Forum BdR 2014 Sessione Plenaria: Il crowdfunding e le sue ricadute sulla ricerca universitaria

Il Forum del 2014 sarà incentrato sul crowdfunding e le sue ricadute sulla ricerca universitaria. Questo strumento offre, infatti, nuove opportunità di accesso ai fondi e nuovi modelli per la divulgazione scientifica e per una crescente rispondenza tra le attività di ricerca e le esigenze della società.

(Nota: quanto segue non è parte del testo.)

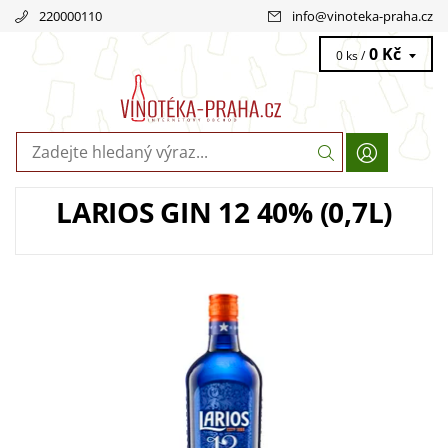
220000110
info
@
vinoteka-praha.cz
0 Kč
0 ks /
LARIOS GIN 12 40% (0,7L)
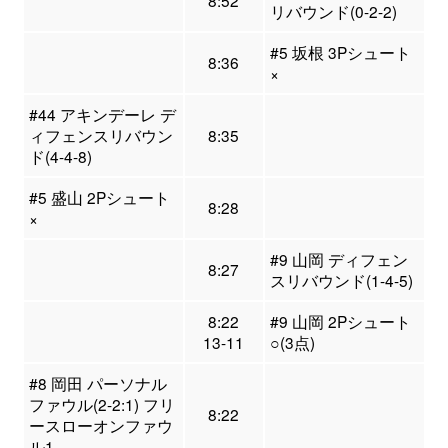
8:52
リバウンド(0-2-2)
#5 坂根 3Pシュート
8:36
×
#44 アキンデーレ デ
ィフェンスリバウン
8:35
ド(4-4-8)
#5 盛山 2Pシュート
8:28
×
#9 山岡 ディフェン
8:27
スリバウンド(1-4-5)
8:22
#9 山岡 2Pシュート
13-11
○(3点)
#8 岡田 パーソナル
ファウル(2-2:1) フリ
8:22
ースローオンファウ
ル1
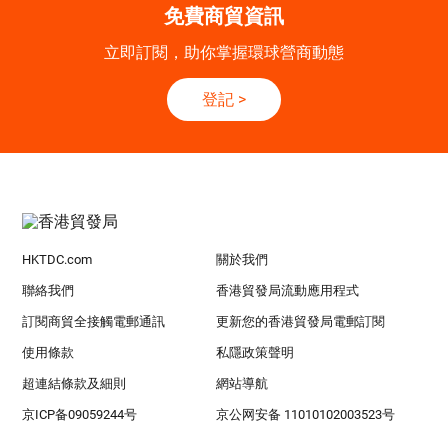
免費商貿資訊
立即訂閱，助你掌握環球營商動態
登記
>
HKTDC.com
關於我們
聯絡我們
香港貿發局流動應用程式
訂閱商貿全接觸電郵通訊
更新您的香港貿發局電郵訂閱
使用條款
私隱政策聲明
超連結條款及細則
網站導航
京ICP备09059244号
京公网安备 11010102003523号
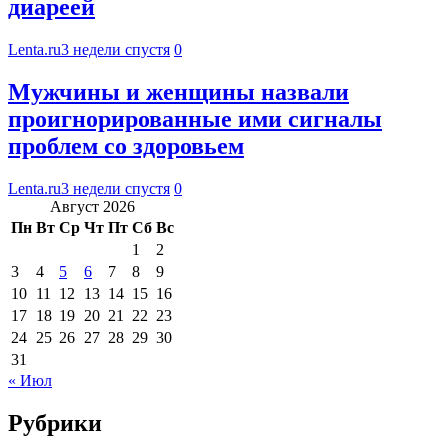
диареей
Lenta.ru
3 недели спустя
0
Мужчины и женщины назвали
проигнорированные ими сигналы
проблем со здоровьем
Lenta.ru
3 недели спустя
0
Август 2026
Пн
Вт
Ср
Чт
Пт
Сб
Вс
1
2
3
4
5
6
7
8
9
10
11
12
13
14
15
16
17
18
19
20
21
22
23
24
25
26
27
28
29
30
31
« Июл
Рубрики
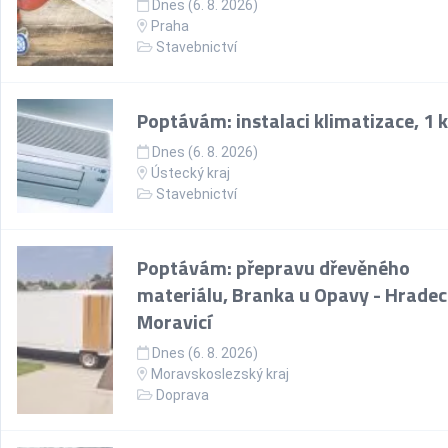
Dnes (6. 8. 2026)
Praha
Stavebnictví
Poptávám: instalaci klimatizace, 1 
Dnes (6. 8. 2026)
Ústecký kraj
Stavebnictví
Poptávám: přepravu dřevěného
materiálu, Branka u Opavy - Hradec
Moravicí
Dnes (6. 8. 2026)
Moravskoslezský kraj
Doprava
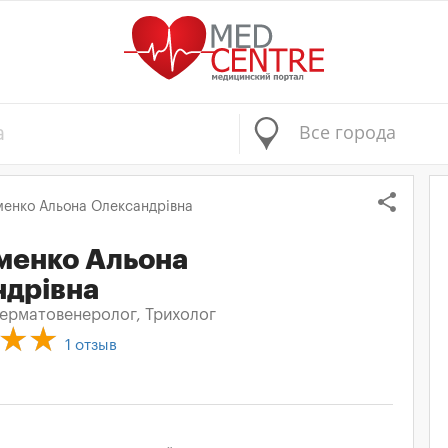
Все города
share
менко Альона Олександрівна
менко Альона
ндрівна
ерматовенеролог, Трихолог
1
отзыв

L’impatto del crowdfunding per gli Atenei non è solo relativo al punto, pure centrale, del finanziamento della ricerca, esso infatti può fungere da leva per almeno tre aspetti:
1. in primo luogo è uno strumento di forte avvicinamento della ricerca alla società. In un momento storico in cui la ricerca viene percepita come distante dalle esigenze del mondo reale, attraverso un finanziamento diretto i ricercatori possono percepire quelle che sono le ricerche di maggiore interesse e impatto sulla vita dei cittadini, orientandosi alla soluzione di problemi reali, che creino un beneficio e impatti tangibili per la società. Si pensi ad esempio alle smart cities, che trovano realizzazione solo nello stretto lavoro fra comunità, imprese, amministrazioni e mondo della ricerca;

2. in secondo luogo il crowdfunding può insegnare l’importanza della comunicazione scientifica ai ricercatori. Non si può pensare di trovare dei finanziatori se non si è in grado di comunicare efficacemente la propria ricerca, il suo sviluppo e la sua ricaduta sulla società o la sua importanza rispetto alla nostra cultura anche e soprattutto ai non addetti ai lavori;

3. non ultimo, il crowdfunding, specie nella sua declinazione equity, può aiutare a sviluppare il potenziale imprenditoriale insito nella ricerca. In questo senso gli Atenei devono supportare i propri laureati e dottorati verso strumenti idonei e diversificati per realizzare le proprie idee e dotarsi di un lavoro per il futuro, in cui sarà premiante la capacità di innovare e di essere imprenditori della ricerca.

E’ infine importante ribadire che il crowdfunding si inserisce in un processo più ampio di “ingaggio” di altri attori cruciali per la crescita e lo sviluppo dei territori: le imprese, le amministrazioni locali e i cittadini, che in un processo diffuso e partecipato devono contribuire alla valorizzazione del potenziale della ricerca e ad una sua valutazione “dal basso”.
Al crowdfunding saranno dedicati sia la sessione plenaria del 13 maggio, sia dei workshop di approfondimento che si terranno il giorno successivo. Sono previsti quattro tavoli tematici, dedicati a:
- innovazione sociale e opportunità per la ricerca
- crowdfunding e nuove opportunità per la ricerca
-sviluppo dell’autoimprenditoria accademica
-comunicazione scientifica.


Temi, panel ed attività saranno realizzati con il coordinamento scientifico dell'Area Supporto alla Ricerca dell'Università Sapienza di Roma.